Als neuer Geschäftsführer des Isar-Amper-Klinikums kommt Oppen nun die Verantwortung für eines der größten psychiatrischen Fachkrankenhäuser Deutschlands zu – mit fast 120-jähriger Historie. Insgesamt zehn Außenstellen in und um München stellen die psychiatrische Versorgung für mehr als 2,5 Millionen Menschen im Großraum der Landeshauptstadt sicher; im Jahr versorgen die rund 4000 Beschäftigten knapp 50 000 Patienten, viele davon ambulant oder teilstationär.
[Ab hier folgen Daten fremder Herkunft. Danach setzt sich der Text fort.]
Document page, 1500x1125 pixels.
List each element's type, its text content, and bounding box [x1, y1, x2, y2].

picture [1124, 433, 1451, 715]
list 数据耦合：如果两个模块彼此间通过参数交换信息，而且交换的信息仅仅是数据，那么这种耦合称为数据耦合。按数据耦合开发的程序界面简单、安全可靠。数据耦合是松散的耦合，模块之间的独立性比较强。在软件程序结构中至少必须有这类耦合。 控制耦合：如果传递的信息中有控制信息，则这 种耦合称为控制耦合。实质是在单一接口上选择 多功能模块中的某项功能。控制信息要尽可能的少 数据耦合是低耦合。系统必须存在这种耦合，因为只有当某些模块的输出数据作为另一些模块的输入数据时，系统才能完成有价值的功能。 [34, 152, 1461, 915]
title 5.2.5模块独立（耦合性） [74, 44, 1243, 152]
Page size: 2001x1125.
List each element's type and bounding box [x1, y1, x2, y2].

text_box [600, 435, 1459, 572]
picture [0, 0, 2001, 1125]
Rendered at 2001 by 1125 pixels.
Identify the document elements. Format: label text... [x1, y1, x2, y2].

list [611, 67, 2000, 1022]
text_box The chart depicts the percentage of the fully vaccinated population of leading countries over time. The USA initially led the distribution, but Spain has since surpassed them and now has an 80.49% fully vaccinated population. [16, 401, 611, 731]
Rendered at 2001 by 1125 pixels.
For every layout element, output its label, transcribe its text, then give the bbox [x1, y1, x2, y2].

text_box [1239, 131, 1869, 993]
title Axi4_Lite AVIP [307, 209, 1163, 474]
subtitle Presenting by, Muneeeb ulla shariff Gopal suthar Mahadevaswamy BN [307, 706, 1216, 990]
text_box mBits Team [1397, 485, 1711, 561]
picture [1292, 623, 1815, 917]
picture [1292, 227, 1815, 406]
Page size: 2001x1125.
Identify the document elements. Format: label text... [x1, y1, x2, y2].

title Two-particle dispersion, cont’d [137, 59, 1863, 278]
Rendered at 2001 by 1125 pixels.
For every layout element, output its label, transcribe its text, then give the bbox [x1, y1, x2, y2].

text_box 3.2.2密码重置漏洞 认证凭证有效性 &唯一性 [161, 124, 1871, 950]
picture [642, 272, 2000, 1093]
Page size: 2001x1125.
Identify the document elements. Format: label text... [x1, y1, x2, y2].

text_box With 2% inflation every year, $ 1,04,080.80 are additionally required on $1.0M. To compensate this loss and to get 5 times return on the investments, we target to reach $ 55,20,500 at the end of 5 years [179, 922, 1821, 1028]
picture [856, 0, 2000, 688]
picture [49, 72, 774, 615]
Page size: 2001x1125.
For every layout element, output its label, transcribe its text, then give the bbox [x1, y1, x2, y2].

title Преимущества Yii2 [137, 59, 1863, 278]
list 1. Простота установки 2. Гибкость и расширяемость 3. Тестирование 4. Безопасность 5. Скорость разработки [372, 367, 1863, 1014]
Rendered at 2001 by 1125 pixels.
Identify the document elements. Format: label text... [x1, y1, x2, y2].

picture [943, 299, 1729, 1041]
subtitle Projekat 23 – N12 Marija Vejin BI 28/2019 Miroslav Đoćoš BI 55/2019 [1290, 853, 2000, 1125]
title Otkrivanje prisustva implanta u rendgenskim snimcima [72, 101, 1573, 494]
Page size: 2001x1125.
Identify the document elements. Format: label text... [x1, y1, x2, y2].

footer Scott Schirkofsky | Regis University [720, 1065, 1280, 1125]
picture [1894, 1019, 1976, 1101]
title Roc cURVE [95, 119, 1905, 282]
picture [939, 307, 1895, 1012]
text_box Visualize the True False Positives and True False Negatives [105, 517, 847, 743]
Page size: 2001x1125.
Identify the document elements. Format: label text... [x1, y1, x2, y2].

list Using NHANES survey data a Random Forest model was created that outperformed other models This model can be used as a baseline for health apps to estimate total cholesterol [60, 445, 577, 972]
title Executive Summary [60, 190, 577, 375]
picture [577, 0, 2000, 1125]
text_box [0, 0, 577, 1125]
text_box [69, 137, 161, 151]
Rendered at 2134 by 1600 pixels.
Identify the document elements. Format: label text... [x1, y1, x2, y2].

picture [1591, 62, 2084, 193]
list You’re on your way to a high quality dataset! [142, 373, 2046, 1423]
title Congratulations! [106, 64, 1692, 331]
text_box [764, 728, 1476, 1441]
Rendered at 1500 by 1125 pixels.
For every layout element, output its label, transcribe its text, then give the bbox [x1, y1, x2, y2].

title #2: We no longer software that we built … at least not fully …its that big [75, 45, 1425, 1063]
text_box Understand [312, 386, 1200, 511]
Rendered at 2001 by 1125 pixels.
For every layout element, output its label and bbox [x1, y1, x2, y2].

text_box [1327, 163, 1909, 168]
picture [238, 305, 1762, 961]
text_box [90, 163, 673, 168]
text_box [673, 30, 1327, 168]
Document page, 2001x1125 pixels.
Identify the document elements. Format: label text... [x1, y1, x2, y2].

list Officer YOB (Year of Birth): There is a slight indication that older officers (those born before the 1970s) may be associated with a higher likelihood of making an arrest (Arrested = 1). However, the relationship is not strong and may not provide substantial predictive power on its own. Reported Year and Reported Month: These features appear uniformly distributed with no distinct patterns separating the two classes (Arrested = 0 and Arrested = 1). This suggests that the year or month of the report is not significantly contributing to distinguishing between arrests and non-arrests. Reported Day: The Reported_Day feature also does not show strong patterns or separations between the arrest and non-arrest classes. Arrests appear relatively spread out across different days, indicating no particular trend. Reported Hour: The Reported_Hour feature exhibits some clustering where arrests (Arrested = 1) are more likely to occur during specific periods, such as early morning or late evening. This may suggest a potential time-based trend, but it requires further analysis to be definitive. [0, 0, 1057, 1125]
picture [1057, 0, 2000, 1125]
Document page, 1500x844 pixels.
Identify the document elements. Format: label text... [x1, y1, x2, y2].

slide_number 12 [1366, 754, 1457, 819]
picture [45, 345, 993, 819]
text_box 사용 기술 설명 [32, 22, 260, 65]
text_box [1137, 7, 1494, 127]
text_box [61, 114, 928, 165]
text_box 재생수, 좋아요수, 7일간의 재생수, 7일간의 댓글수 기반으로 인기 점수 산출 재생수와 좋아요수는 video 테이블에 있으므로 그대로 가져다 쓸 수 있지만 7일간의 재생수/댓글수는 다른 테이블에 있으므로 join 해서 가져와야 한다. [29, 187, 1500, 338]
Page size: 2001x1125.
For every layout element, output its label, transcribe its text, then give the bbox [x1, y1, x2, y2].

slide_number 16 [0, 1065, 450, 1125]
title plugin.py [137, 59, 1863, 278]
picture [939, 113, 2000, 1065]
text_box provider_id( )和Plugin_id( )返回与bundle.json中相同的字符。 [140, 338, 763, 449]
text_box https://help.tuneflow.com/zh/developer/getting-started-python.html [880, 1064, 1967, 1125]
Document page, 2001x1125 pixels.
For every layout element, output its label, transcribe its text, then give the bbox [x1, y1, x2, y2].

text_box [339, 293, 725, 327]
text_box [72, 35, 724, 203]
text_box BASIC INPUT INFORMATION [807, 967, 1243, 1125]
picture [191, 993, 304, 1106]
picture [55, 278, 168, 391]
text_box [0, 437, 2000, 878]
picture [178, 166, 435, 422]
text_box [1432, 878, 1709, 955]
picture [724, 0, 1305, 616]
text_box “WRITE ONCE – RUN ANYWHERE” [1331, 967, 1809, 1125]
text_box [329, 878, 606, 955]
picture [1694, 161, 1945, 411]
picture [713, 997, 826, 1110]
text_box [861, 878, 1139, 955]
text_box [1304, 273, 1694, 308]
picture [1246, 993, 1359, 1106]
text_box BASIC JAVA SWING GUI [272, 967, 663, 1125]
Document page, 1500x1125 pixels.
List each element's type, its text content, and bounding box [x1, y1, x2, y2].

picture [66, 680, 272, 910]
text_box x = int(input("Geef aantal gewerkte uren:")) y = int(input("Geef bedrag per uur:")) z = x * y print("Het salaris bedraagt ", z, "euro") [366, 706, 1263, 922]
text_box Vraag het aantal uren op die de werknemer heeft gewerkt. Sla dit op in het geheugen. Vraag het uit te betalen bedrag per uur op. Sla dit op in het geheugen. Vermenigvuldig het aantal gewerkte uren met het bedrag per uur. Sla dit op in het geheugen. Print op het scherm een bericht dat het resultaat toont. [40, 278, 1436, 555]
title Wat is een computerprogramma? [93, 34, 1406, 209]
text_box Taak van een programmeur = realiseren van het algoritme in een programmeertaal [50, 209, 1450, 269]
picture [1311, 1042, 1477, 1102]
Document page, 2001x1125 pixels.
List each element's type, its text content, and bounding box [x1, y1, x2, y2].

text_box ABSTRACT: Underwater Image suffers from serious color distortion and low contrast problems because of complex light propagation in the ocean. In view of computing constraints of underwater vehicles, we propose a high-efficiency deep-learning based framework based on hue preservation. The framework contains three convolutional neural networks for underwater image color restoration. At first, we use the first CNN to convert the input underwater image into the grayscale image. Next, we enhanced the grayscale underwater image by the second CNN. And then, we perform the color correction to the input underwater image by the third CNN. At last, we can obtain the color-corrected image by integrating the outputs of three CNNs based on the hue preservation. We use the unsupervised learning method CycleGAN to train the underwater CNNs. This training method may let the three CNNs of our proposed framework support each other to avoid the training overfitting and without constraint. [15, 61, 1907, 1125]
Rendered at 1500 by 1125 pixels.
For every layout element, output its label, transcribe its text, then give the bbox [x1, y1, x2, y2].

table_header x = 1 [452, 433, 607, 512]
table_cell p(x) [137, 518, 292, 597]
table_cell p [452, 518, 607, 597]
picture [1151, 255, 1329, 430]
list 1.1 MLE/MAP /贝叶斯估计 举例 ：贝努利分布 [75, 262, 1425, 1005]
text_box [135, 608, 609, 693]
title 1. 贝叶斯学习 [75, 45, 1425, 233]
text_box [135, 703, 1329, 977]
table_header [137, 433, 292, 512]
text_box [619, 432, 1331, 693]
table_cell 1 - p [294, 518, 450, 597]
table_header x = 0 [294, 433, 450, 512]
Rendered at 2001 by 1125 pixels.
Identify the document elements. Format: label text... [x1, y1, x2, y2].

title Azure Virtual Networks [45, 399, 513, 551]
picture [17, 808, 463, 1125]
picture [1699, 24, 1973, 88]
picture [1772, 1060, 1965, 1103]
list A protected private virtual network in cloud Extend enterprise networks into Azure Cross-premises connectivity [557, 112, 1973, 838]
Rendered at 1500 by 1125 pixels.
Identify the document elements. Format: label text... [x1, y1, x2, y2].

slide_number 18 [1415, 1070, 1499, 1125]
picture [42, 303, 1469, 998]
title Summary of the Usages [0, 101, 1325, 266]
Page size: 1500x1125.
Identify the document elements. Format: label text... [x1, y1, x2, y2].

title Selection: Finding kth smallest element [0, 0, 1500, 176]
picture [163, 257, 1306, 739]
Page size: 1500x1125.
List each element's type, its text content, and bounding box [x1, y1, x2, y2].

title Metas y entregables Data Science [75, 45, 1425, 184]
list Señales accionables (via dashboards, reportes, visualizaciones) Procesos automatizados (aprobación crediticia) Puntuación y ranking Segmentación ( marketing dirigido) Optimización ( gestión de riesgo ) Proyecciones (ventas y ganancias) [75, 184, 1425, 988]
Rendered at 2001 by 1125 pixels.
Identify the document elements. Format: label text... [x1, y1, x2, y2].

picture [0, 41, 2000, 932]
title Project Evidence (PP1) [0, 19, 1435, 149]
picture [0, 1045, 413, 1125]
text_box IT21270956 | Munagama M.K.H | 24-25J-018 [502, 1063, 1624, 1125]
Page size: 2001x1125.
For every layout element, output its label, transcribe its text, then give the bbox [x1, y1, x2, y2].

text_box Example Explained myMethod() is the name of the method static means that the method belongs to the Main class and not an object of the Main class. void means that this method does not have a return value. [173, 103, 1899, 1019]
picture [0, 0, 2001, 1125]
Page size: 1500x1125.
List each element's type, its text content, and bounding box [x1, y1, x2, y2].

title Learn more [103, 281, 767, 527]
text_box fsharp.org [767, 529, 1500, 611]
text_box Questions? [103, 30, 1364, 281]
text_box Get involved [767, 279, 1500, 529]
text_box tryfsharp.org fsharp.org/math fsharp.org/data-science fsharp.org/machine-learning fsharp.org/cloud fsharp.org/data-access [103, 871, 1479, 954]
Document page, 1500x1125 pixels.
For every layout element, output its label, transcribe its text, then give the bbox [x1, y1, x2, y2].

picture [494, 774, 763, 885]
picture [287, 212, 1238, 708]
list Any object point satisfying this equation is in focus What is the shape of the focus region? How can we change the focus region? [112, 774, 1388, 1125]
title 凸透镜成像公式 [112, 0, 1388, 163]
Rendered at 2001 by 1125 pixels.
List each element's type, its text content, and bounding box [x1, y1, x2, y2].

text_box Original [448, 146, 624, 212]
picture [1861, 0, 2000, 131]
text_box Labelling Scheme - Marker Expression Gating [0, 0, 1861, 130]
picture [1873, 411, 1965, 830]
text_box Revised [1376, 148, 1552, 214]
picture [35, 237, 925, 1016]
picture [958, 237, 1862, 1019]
Der Standort in Haar allein umfasst Abteilungen für Geronto- sowie forensische Psychiatrie, Psychotherapie, Psychosomatik, Suchtmedizin und Neurologie.
„Wir haben in bestimmten Bereichen eine höhere Nachfrage als Kapazitäten und da brauchen wir Erweiterungen“
Doch nicht nur die sektorübergreifende Versorgung von psychisch Erkankten, sondern auch die Prävention für seelische Gesundheit sieht Oppen als immer wichtigeres Aufgabenfeld der Psychiatrie an. „Das sind die zwei größten Megathemen – dafür bieten wir beim IAK alles an, was nötig ist. Das ist natürlich eine große Verantwortung, der wir immer gerecht werden wollen“, sagt er. „Viel Gutes und Wichtiges“ sieht er dafür von seinem Vorgänger Franz Podechtl schon auf den Weg gebracht – das gelte es jetzt weiterzuentwickeln. „Mir ist wichtig, dass wir diesen Charakter eines offenen, transparenten und erlebbaren Campus für seelische Gesundheit haben, um Menschen Anlaufpunkte zu geben“, so Oppen.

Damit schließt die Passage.